Yasmine Raïs, dans le rôle principal de Hayam l’ouvrière, fait preuve d’un véritable talent. Elle nous fait parta­ger la fougue de sa jeunesse, ses frustrations, ses peines et surtout son espoir sur une musique élégante signée Georges Kazazian.

Mohamad Khan s’impose une fois de plus comme un maître du genre, possédant un ton unique pour les drames humains. Absolument à ne pas rater.

Duo de choc

La scénariste Wessam Soliman a signé avec Mohamad Khan ses derniers films, à savoir Banat west al-balad (les filles du centre-ville), Chaqqet Misr Al-Gadida (l’appartement d’Héliopolis) et son tout dernier succès, Fatat al-masnaa (l’ouvrière de l’usine).
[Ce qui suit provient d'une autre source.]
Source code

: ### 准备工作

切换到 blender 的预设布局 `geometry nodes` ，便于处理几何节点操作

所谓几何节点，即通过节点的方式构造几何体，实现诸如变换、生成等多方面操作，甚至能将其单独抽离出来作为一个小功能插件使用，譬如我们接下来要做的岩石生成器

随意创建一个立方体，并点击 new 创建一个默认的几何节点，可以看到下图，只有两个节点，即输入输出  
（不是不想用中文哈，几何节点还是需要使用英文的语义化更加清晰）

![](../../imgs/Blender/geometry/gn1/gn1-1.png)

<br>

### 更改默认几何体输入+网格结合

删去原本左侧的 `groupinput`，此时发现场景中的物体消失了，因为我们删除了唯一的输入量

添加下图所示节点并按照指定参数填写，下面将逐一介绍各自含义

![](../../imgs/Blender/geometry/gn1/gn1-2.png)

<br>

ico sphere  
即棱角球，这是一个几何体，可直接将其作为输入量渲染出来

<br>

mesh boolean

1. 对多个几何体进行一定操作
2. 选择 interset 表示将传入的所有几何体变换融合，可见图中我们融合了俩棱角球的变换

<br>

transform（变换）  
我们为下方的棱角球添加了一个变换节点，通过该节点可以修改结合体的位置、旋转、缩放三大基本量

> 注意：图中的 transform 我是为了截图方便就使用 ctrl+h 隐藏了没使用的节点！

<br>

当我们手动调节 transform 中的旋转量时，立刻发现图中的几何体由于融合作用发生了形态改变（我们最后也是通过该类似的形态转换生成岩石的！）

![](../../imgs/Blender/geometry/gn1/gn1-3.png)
L’auteur, qui est aussi l’épouse du réalisateur, touche de près aux thèmes très féminins, toujours avec une grande sensibilité. Déguisée en ouvrière pendant dix jours, elle s’est infiltrée au sein d’une usine pour s’imprégner du jargon utilisé et de l’ambiance du travail avant d’écrire son scénario, sélectionné en 2012 pour une aide partielle du ministère égyptien de la Culture.

Le film a également été soutenu par des fondations cinématographiques de Dubaï, Abu-Dhabi, des Etats-Unis et d’Allemagne. Le scénario a vite vu le jour, notamment grâce aux efforts déployés par le jeune monteur Mohamad Samir, lequel vient de se lancer pour la première fois dans le monde de la production.